安倍のような政治家を日本の指導者にしたのは、日本国民自身である。だから対米従属も日本国民の大多数が支持しているという擬制が成り立つ。普通の感覚では、外国に従属して恥じないというのは、買弁勢力とか売国奴とか言われるものだが、日本人にはそういう感覚はない。それが当然だと思っている。その理由は、日本人全体が幼稚化しているからではないか。そういって彼らは、日本社会の幼稚化について議論する。若い連中が大人になれないでかえって幼稚化するだけでなく、老人までが幼稚化している。ゲスな言葉でいえば、一億総幼稚化である。若い連中の学力は、当然国際水準からとり残され、国内的には、若い連中が夢をもつことが困難になっている。その結果、階級・階層の固定化が進み、日本はある種のカースト社会になりつつある。そんな日本を、若い連中は誇りに思うことはない。だから、要領のいい奴はどんどん外国に出ていく。かれらは日本になんの未練も持っていないのだ。で成功した若い日本人には、日本へのこだわりはまったく見られない。かれらは、金を儲けることができれば、世界中どこにでも出かけていくし、もし日本が戦争や大災害で済みにくくなったら、さっさと外国へ脱出するつもりでいる。そんな連中ばかりが大手をふる日本で、いまさら国を愛する意義について説法しても、暖簾に腕押しするようなものだ。

白井はともかく、内田には、かれなりの愛国心があるらしく、日本を住みやすい国にしたいと願っているフシがみられる。かれはそんな自分の故国への愛を、ときには危険な兆候と感じることがあるらしい。故国への過剰なこだわりは、ファシズムに結びつきやすいというのだ。じっさい内田は、昔の国粋主義者の書いた文章を読むと、こころが動かされるのを感じるそうだ。

そのほか、議論は多岐にわたるが、そのなかで特に印象に残ったものは、日本の人口減少についてのかれらの処方箋のようなものだ。かれらは、日本の人口減少の傾向をもはや避けられないという前提に立って、これからの日本は縮小社会であって、その縮小社会へどう適応していくかが課題だという。無理に成長させようとしても無駄なばかりでなく、有害だというのである。縮小する社会で無理に成長を実現しようとすれば、せいぜい軍事産業を盛り立てるほか手だてがない。軍事産業を盛り立てれば、自然戦争をしたくなるのは、アメリカの歴史を見れば明らかである。たしかに、軍需産業は国全体の経済を底上げする。軍需によって需要を創出し、経済の規模を底上げしようとするのは、軍事ケインズ主義といわれる。軍事ケインズ主義は、GDPの拡大には寄与するかもしれないが、それによって国民全体の幸福度があがることにはならない。

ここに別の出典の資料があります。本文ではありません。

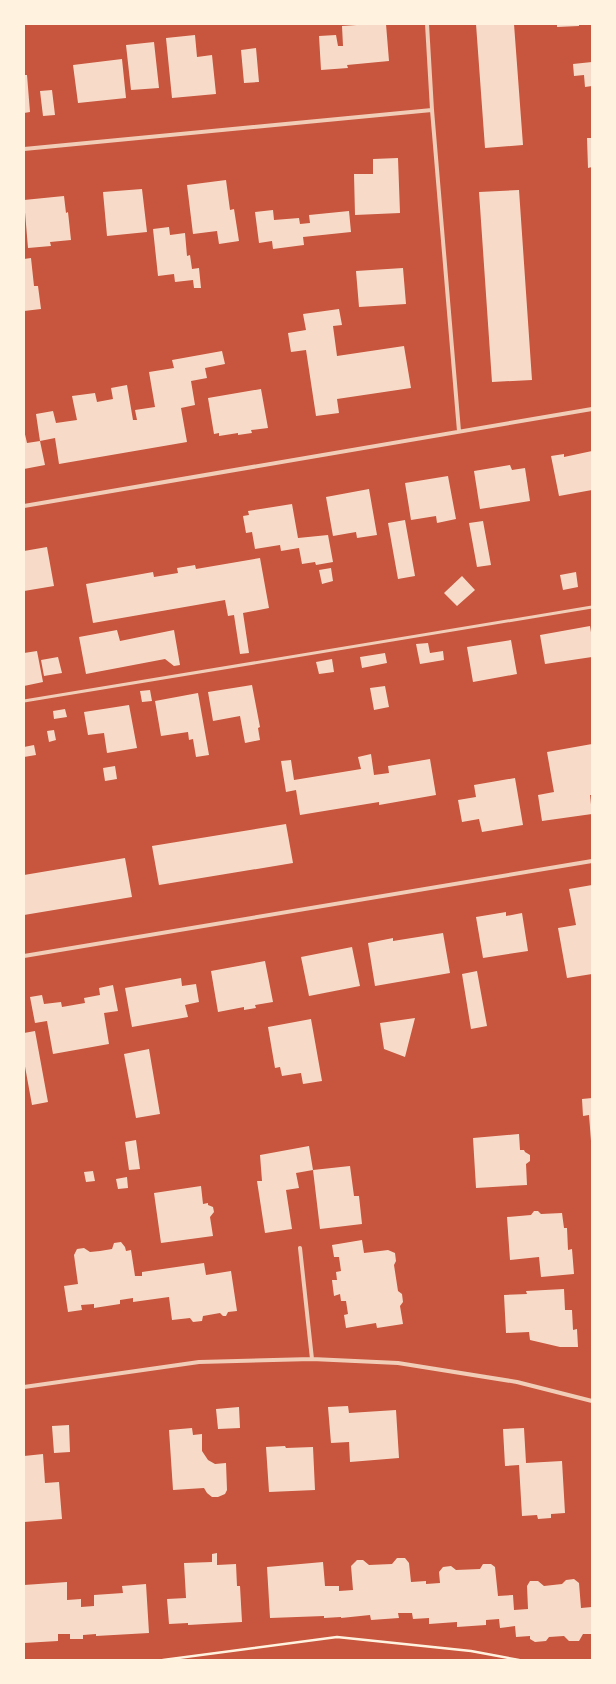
<svg xmlns="http://www.w3.org/2000/svg" width="616" height="1684" font-family="Mulish,sans-serif">
<style>
.building{fill:#f7dbc8}
.lines{fill:none;stroke-linecap:round;stroke-linejoin:round}
.path{stroke:#fff3e0;stroke-width:2.5}
.service{stroke:#f1ccb7;stroke-width:3}
.minor{stroke:#f1ccb7;stroke-width:4}
</style>
<rect width="100%" height="100%" fill="#c8553d"/>
<!-- building -->
<path class="building" d="M371,24H386L389,61L347,65L348,68L321,70L319,36L336,35L338,46H343L342,26Z
M476,24H514L523,145L485,148Z
M557,24H579V26L557,27Z
M195,35L197,57L212,55L216,94L172,98L166,38Z
M154,42L159,88L131,90L126,45Z
M256,48L259,82L244,83L241,50Z
M122,59L126,98L78,103L73,65Z
M592,62V86L585,87L584,75L574,76L573,64Z
M24,75H27L30,112L24,113Z
M52,90L55,115L43,116L40,91Z
M587,138H592V167L588,168Z
M398,158L400,213L355,215L354,174H373V159Z
M226,180L230,210L234,209L239,241L219,244L217,231L193,234L187,185Z
M142,189L147,232L107,236L103,192Z
M519,190L532,380L492,382L479,192Z
M64,196L66,213L68,212L71,240L50,242L51,246L28,248L24,200Z
M273,210L274,220L299,218L300,224L310,223L309,215L349,211L351,232L303,237L304,245L273,249L272,241L259,243L255,212Z
M169,227L170,235L185,233L187,256L190,255L192,269L199,268L201,288H194L193,280L175,282L174,274L158,276L153,229Z
M31,258L34,286H38L41,309L24,311V259Z
M403,268L406,304L359,307L356,271Z
M339,309L342,325L333,326L337,356L404,346L411,388L337,399L339,413L316,416L306,350L291,352L288,333L306,330L303,314Z
M222,351L225,364L205,368L207,378L191,381L195,405L181,408L187,442L59,464L55,438L40,441L36,414L53,411L56,423L77,420L72,396L95,393L97,402L113,399L111,388L127,385L133,420H137L135,410L155,407L149,372L174,368L172,360Z
M261,389L268,428L251,430L252,433L238,435V433L219,436V433L214,434L208,398Z
M24,430L27,443L40,441L45,465L24,469Z
M592,451V490L559,496L551,456L564,454V457Z
M510,465L512,470L525,468L530,501L480,509L474,471Z
M448,476L456,519L437,523L436,516L411,520L405,483Z
M369,489L377,535L357,538L356,532L333,536L326,497Z
M292,504L298,538L328,535L333,562L316,565L315,562L302,564L299,548L281,551L280,545L255,549L252,532L246,533L243,516L249,515L248,511Z
M405,520L415,576L398,579L388,523Z
M483,521L491,565L477,567L469,523Z
M47,547L54,586L24,591V551Z
M260,558L269,608L243,613L249,653L240,654L234,615L228,616L225,600L93,623L86,584L153,572L154,577L178,573L177,568L195,565L196,569Z
M331,568L333,581L322,584L319,570Z
M576,572L578,587L563,590L560,575Z
M462,576L475,590L457,606L444,593Z
M590,626L592,639V657L545,664L540,635Z
M117,630L120,641L174,630L180,665L174,666L165,659L86,674L79,637Z
M511,640L517,674L473,682L467,647Z
M428,643L430,653L443,651L444,660L420,664L416,644Z
M37,651L43,682L24,686V653Z
M385,653L387,663L362,668L360,657Z
M58,657L62,673L44,676L41,660Z
M332,659L334,672L319,674L316,662Z
M252,685L260,727L258,728L260,740L245,743L240,716L213,721L208,692Z
M385,686L389,707L374,710L370,688Z
M150,690L152,701L142,702L140,691Z
M198,693L209,755L196,757L193,739L189,740L188,732L161,736L155,701Z
M129,705L137,748L107,753L104,733L88,735L84,712Z
M65,709L67,717L54,719L53,711Z
M54,730L56,740L49,742L47,731Z
M592,744V795H590L592,814L542,821L538,795L554,792L547,752Z
M34,745L36,755L24,757V747Z
M371,754L374,775L389,773L388,766L430,759L436,795L379,805V802L300,815L296,790L286,792L281,761L291,760L294,780L361,769L358,757Z
M115,766L117,779L105,781L103,768Z
M515,778L523,825L482,832L479,819L462,822L458,800L476,797L474,785Z
M286,824L293,863L159,885L152,846Z
M125,858L132,897L24,915V875Z
M592,885V974L567,978L558,928L576,925L569,889Z
M506,912V916L522,913L528,951L483,958L476,917Z
M443,933L450,973L375,986L368,943L393,938V941Z
M352,947L360,986L309,996L301,957Z
M265,961L273,1002L255,1005L256,1008L244,1010V1007L218,1012L211,971Z
M477,971L487,1026L471,1029L462,974Z
M181,978L182,986L196,984L199,1002L185,1005L188,1017L132,1027L125,988Z
M113,985L118,1011L104,1013L109,1044L53,1054L47,1021L35,1023L30,997L42,995L44,1004L61,1002L62,1007L85,1003L84,998L100,995L99,988Z
M415,1018L405,1057L384,1049L380,1023Z
M311,1019L322,1081L303,1084L301,1073L282,1076L280,1067L275,1068L268,1027Z
M35,1031L48,1102L32,1105L24,1061V1033Z
M149,1049L160,1114L136,1118L124,1054Z
M592,1098V1141H591L589,1115L583,1116L582,1099Z
M519,1134L520,1150H524L525,1152L530,1155V1161L526,1164L527,1185L476,1188L473,1138Z
M136,1140L140,1169L129,1170L125,1142Z
M309,1146L313,1170L296,1173L299,1188L286,1190L292,1229L265,1233L257,1181H262L260,1155Z
M350,1166L354,1196H359L362,1224L320,1229L313,1170Z
M93,1171L95,1181L86,1182L84,1172Z
M127,1177L128,1188L118,1189L116,1179Z
M201,1186L203,1204L208,1203V1205L213,1207L214,1212L210,1217L213,1236L161,1243L154,1193Z
M534,1211H538L541,1214L562,1213L564,1228H567L568,1250L572,1249L574,1274L541,1277L539,1257L510,1260L507,1217L531,1215Z
M362,1240L364,1253L388,1250L395,1253L396,1261L394,1265L398,1291L402,1294L403,1302L400,1306L403,1324L377,1328L376,1323L346,1328L344,1315L348,1314L346,1301H341L340,1294L334,1296L332,1280H337L336,1272L341,1271L339,1257H334L332,1245Z
M121,1242L125,1247L126,1251L131,1250L135,1276H142V1272L204,1263L206,1275L231,1271L237,1311L228,1312L226,1316H223L220,1313L203,1316L202,1321L193,1322L190,1318L172,1320L169,1297L133,1302V1298L120,1300V1304L94,1308V1304L81,1305L82,1310L68,1312L64,1286L78,1284L74,1255L77,1249L84,1248L90,1252L100,1251L112,1249L114,1243Z
M564,1289L565,1310H572L573,1330L577,1329L578,1347H560L530,1340L529,1332L506,1333L504,1295L527,1294L526,1291Z
M348,1406L349,1413L396,1410L399,1458L350,1462L349,1442L331,1443L328,1407Z
M239,1407L240,1428L218,1429L216,1409Z
M69,1425L70,1452L54,1453L52,1426Z
M192,1428L193,1435L202,1434V1451L208,1460L215,1464L226,1463L227,1490L225,1494L218,1497H212L207,1493L204,1488L173,1490L169,1430Z
M524,1428L526,1463L562,1461L565,1513L551,1514V1518L538,1519L537,1515L522,1516L519,1465L505,1466L503,1429Z
M285,1446L286,1448L313,1447L315,1490L269,1492L266,1447Z
M43,1454L45,1483L59,1482L62,1519L24,1522V1456Z
M217,1553V1565L236,1564L237,1586H240L242,1622L188,1625V1623L169,1624L167,1599L186,1598L184,1563L212,1562V1554Z
M397,1558H405L409,1563L411,1582L426,1581V1584L440,1583L439,1572L443,1567L451,1566L456,1570L480,1569L483,1564H491L495,1567L498,1596L513,1595L514,1610L528,1609L527,1586L530,1581H538L544,1586L562,1584L566,1580L574,1579L579,1583L581,1608L592,1607V1634H583L579,1641H569L564,1636L549,1637L546,1641L535,1642L530,1639V1636L516,1637L515,1626L500,1628L499,1619L486,1620V1625L457,1627V1622L429,1624V1618L413,1619L412,1613H398L399,1618L371,1620L370,1615L341,1618V1617L324,1618V1616L270,1618L267,1567L323,1562L325,1586H339V1591L353,1590L351,1566L357,1560H363L369,1565L392,1564Z
M67,1582V1600L81,1599V1607L94,1606V1595L123,1593L122,1586L146,1584L149,1633L96,1636V1634L83,1635V1639H70V1634H58V1641L24,1643V1585Z"/>
<g class="lines">
<!-- path -->
<path class="path" d="M163,1660L337,1637L471,1651L519,1660"/>
<!-- service -->
<path class="service" d="M24,701L592,607"/>
<!-- minor -->
<path class="minor" d="M427,24L432,110L459,431
M24,149L432,110
M24,506L592,409
M24,956L592,861
M300,1248L312,1359
M24,1387L199,1362L312,1359L398,1363L517,1382L592,1401"/>
</g>
<!-- border -->
<rect width="616" height="1684" fill="none" stroke="#fff3e0" stroke-width="50"/>
</svg>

かえって不幸の度合いを強める、というのがかれらの共通した見立てである。

ところが安倍政権のやることを見ていると、どうも軍事ケインズ主義を信奉しているフシが見える。安倍政権が、安保法制を整備して、集団的自衛権の発動をしやすくしたのは、アメリカへの軍事協力を強化するという意図のほかに、経済を軍需産業にむかってシフトさせる意図があるのではないか。そんな危惧を読者に感じさせながら、二人の対談は終わるのである。